[Opening Data records section]

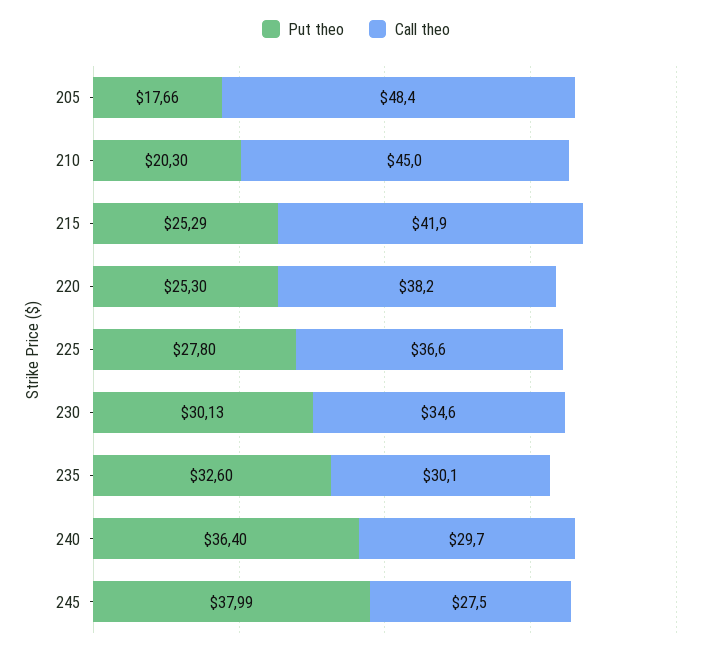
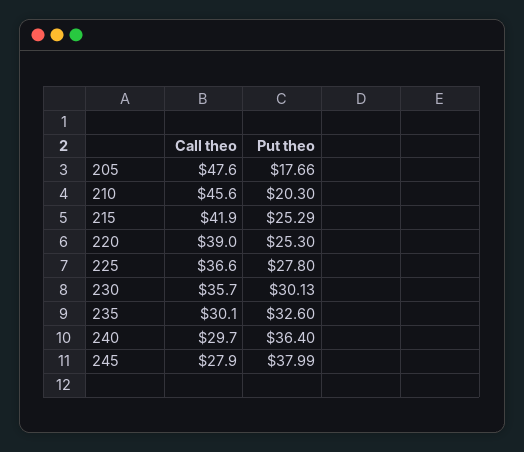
  {
    "Put theo": {
      "205": 17.66,
      "210": 20.3,
      "215": 25.29,
      "220": 25.3,
      "225": 27.8,
      "230": 30.13,
      "235": 32.6,
      "240": 36.4,
      "245": 37.99
    },
    "Call theo": {
-     "205": 48.4,
+     "205": 47.6,
-     "210": 45,
+     "210": 45.6,
      "215": 41.9,
-     "220": 38.2,
+     "220": 39,
      "225": 36.6,
-     "230": 34.6,
+     "230": 35.7,
      "235": 30.1,
      "240": 29.7,
-     "245": 27.5
+     "245": 27.9
    }
  }

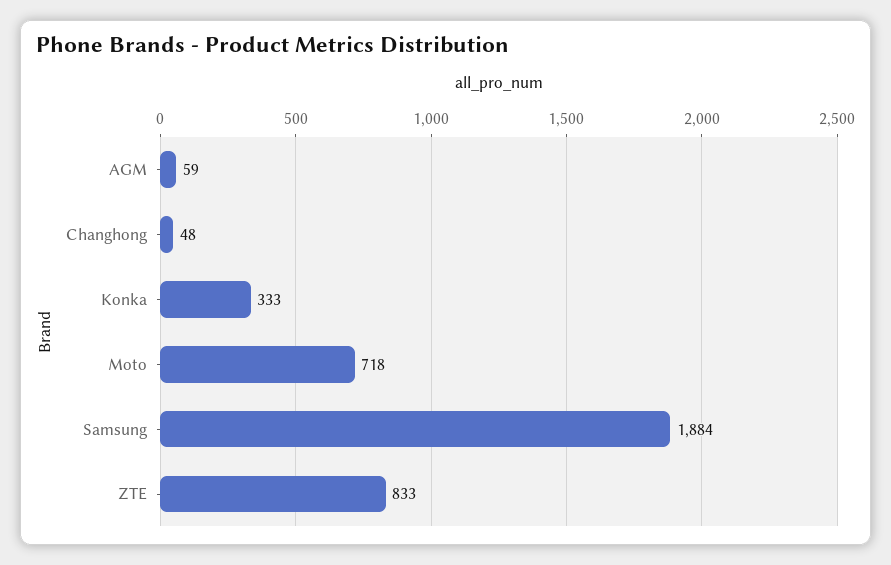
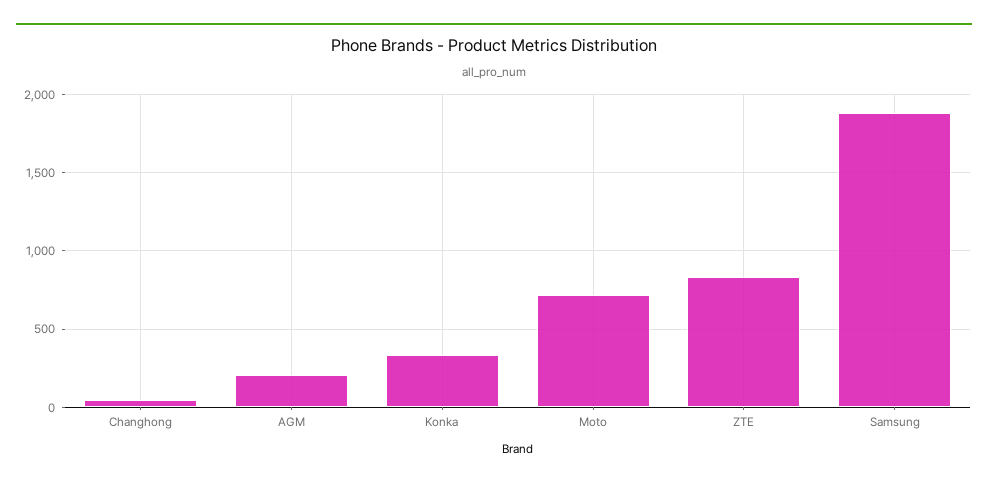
  {
-   "AGM": 59,
+   "AGM": 200,
    "Changhong": 48,
    "Konka": 333,
    "Moto": 718,
    "Samsung": 1884,
    "ZTE": 833
  }

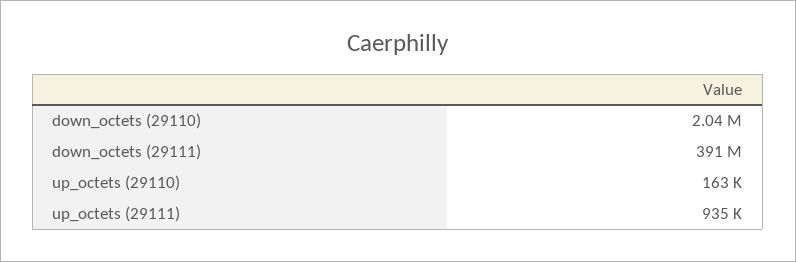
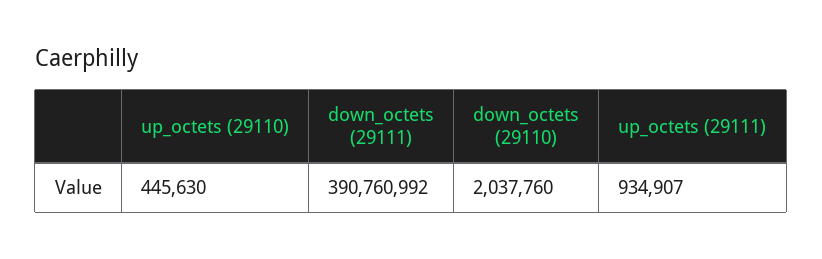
  {
    "down_octets (29110)": 2037760,
    "down_octets (29111)": 390760992,
-   "up_octets (29110)": 163000,
+   "up_octets (29110)": 445630,
    "up_octets (29111)": 934907
  }

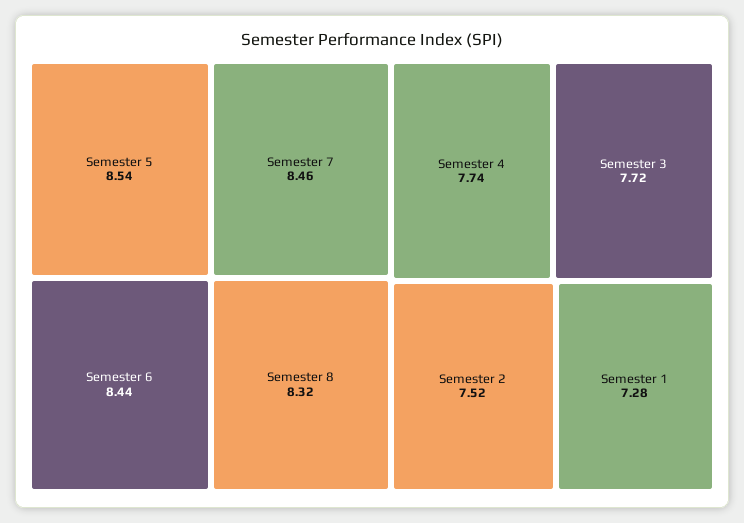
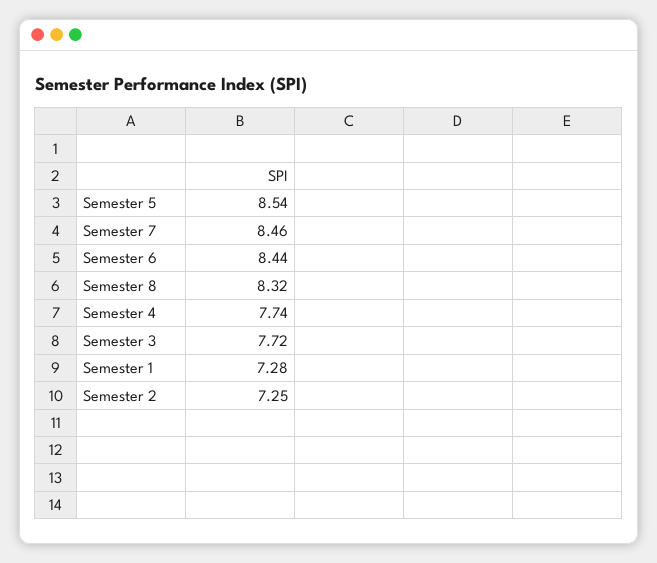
  {
    "Semester 5": 8.54,
    "Semester 7": 8.46,
    "Semester 6": 8.44,
    "Semester 8": 8.32,
    "Semester 4": 7.74,
    "Semester 3": 7.72,
-   "Semester 2": 7.52,
+   "Semester 2": 7.25,
    "Semester 1": 7.28
  }

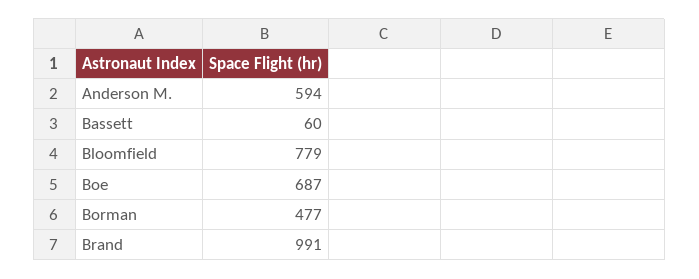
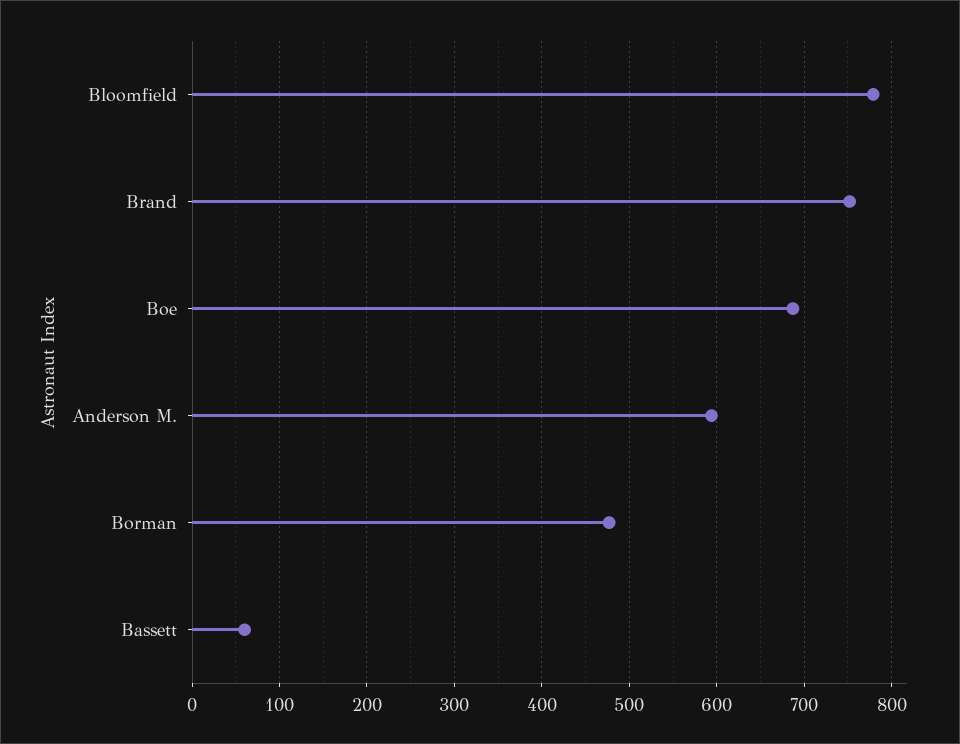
  {
    "Anderson M.": 594,
    "Bassett": 60,
    "Bloomfield": 779,
    "Boe": 687,
    "Borman": 477,
-   "Brand": 991
+   "Brand": 750
  }

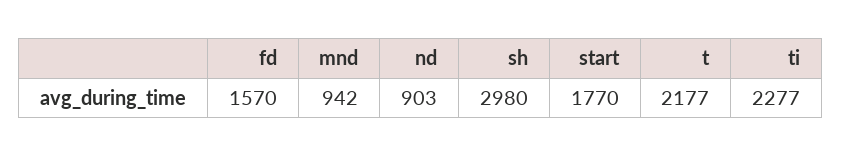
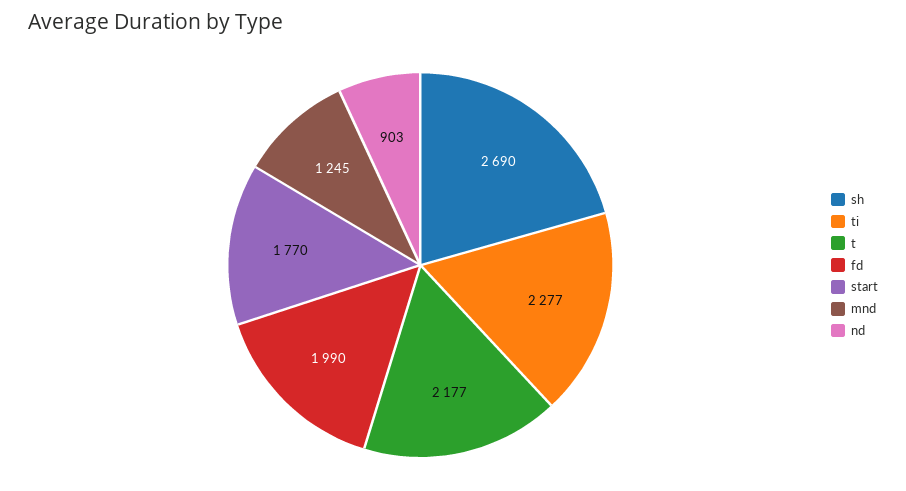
  {
-   "fd": 1570,
+   "fd": 1990,
-   "mnd": 942,
+   "mnd": 1245,
    "nd": 903,
-   "sh": 2980,
+   "sh": 2690,
    "start": 1770,
    "t": 2177,
    "ti": 2277
  }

[Closing Data records section]

Give the entries above again, exactly as written and free of images.

  {
    "Put theo": {
      "205": 17.66,
      "210": 20.3,
      "215": 25.29,
      "220": 25.3,
      "225": 27.8,
      "230": 30.13,
      "235": 32.6,
      "240": 36.4,
      "245": 37.99
    },
    "Call theo": {
-     "205": 48.4,
+     "205": 47.6,
-     "210": 45,
+     "210": 45.6,
      "215": 41.9,
-     "220": 38.2,
+     "220": 39,
      "225": 36.6,
-     "230": 34.6,
+     "230": 35.7,
      "235": 30.1,
      "240": 29.7,
-     "245": 27.5
+     "245": 27.9
    }
  }

  {
-   "AGM": 59,
+   "AGM": 200,
    "Changhong": 48,
    "Konka": 333,
    "Moto": 718,
    "Samsung": 1884,
    "ZTE": 833
  }

  {
    "down_octets (29110)": 2037760,
    "down_octets (29111)": 390760992,
-   "up_octets (29110)": 163000,
+   "up_octets (29110)": 445630,
    "up_octets (29111)": 934907
  }

  {
    "Semester 5": 8.54,
    "Semester 7": 8.46,
    "Semester 6": 8.44,
    "Semester 8": 8.32,
    "Semester 4": 7.74,
    "Semester 3": 7.72,
-   "Semester 2": 7.52,
+   "Semester 2": 7.25,
    "Semester 1": 7.28
  }

  {
    "Anderson M.": 594,
    "Bassett": 60,
    "Bloomfield": 779,
    "Boe": 687,
    "Borman": 477,
-   "Brand": 991
+   "Brand": 750
  }

  {
-   "fd": 1570,
+   "fd": 1990,
-   "mnd": 942,
+   "mnd": 1245,
    "nd": 903,
-   "sh": 2980,
+   "sh": 2690,
    "start": 1770,
    "t": 2177,
    "ti": 2277
  }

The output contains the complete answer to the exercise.